• **DATA EXTRACTS**
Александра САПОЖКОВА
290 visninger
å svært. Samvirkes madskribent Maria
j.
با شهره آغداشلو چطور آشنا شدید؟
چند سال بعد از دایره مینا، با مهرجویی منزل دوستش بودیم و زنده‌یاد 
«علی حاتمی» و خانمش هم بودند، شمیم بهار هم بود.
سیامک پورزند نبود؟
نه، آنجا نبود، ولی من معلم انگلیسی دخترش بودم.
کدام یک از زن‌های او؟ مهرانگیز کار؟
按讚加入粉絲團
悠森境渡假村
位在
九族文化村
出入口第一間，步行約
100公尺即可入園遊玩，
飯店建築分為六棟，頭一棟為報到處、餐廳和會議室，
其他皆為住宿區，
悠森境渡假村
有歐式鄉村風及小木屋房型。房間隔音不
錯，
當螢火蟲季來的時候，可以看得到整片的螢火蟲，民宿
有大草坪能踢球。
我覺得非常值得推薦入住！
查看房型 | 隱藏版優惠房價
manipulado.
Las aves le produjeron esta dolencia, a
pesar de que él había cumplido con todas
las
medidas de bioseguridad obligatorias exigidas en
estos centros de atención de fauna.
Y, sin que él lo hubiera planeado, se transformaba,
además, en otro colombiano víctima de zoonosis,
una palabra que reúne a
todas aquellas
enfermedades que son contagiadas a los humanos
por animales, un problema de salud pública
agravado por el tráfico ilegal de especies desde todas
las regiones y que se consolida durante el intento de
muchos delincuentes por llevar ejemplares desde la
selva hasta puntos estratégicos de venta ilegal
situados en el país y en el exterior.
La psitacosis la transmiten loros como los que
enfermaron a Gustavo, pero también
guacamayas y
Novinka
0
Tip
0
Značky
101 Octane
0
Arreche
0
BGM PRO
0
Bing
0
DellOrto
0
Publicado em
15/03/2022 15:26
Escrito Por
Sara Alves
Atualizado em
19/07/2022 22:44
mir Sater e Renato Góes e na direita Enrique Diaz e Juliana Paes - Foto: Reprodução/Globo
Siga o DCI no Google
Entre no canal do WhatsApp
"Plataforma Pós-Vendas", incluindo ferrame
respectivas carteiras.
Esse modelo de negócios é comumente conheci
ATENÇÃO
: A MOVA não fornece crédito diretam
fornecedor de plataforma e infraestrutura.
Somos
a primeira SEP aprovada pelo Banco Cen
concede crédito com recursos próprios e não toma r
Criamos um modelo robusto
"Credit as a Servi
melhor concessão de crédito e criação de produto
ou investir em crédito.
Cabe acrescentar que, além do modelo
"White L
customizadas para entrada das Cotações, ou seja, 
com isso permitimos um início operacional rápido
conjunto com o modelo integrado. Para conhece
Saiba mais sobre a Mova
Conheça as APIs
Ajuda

• **WORK TASK**
Repeat the whole of the data verbatim, as it reads above.

• **SOLUTION FOR THIS PROBLEM**
Александра САПОЖКОВА
290 visninger
å svært. Samvirkes madskribent Maria
j.
با شهره آغداشلو چطور آشنا شدید؟
چند سال بعد از دایره مینا، با مهرجویی منزل دوستش بودیم و زنده‌یاد 
«علی حاتمی» و خانمش هم بودند، شمیم بهار هم بود.
سیامک پورزند نبود؟
نه، آنجا نبود، ولی من معلم انگلیسی دخترش بودم.
کدام یک از زن‌های او؟ مهرانگیز کار؟
按讚加入粉絲團
悠森境渡假村
位在
九族文化村
出入口第一間，步行約
100公尺即可入園遊玩，
飯店建築分為六棟，頭一棟為報到處、餐廳和會議室，
其他皆為住宿區，
悠森境渡假村
有歐式鄉村風及小木屋房型。房間隔音不
錯，
當螢火蟲季來的時候，可以看得到整片的螢火蟲，民宿
有大草坪能踢球。
我覺得非常值得推薦入住！
查看房型 | 隱藏版優惠房價
manipulado.
Las aves le produjeron esta dolencia, a
pesar de que él había cumplido con todas
las
medidas de bioseguridad obligatorias exigidas en
estos centros de atención de fauna.
Y, sin que él lo hubiera planeado, se transformaba,
además, en otro colombiano víctima de zoonosis,
una palabra que reúne a
todas aquellas
enfermedades que son contagiadas a los humanos
por animales, un problema de salud pública
agravado por el tráfico ilegal de especies desde todas
las regiones y que se consolida durante el intento de
muchos delincuentes por llevar ejemplares desde la
selva hasta puntos estratégicos de venta ilegal
situados en el país y en el exterior.
La psitacosis la transmiten loros como los que
enfermaron a Gustavo, pero también
guacamayas y
Novinka
0
Tip
0
Značky
101 Octane
0
Arreche
0
BGM PRO
0
Bing
0
DellOrto
0
Publicado em
15/03/2022 15:26
Escrito Por
Sara Alves
Atualizado em
19/07/2022 22:44
mir Sater e Renato Góes e na direita Enrique Diaz e Juliana Paes - Foto: Reprodução/Globo
Siga o DCI no Google
Entre no canal do WhatsApp
"Plataforma Pós-Vendas", incluindo ferrame
respectivas carteiras.
Esse modelo de negócios é comumente conheci
ATENÇÃO
: A MOVA não fornece crédito diretam
fornecedor de plataforma e infraestrutura.
Somos
a primeira SEP aprovada pelo Banco Cen
concede crédito com recursos próprios e não toma r
Criamos um modelo robusto
"Credit as a Servi
melhor concessão de crédito e criação de produto
ou investir em crédito.
Cabe acrescentar que, além do modelo
"White L
customizadas para entrada das Cotações, ou seja, 
com isso permitimos um início operacional rápido
conjunto com o modelo integrado. Para conhece
Saiba mais sobre a Mova
Conheça as APIs
Ajuda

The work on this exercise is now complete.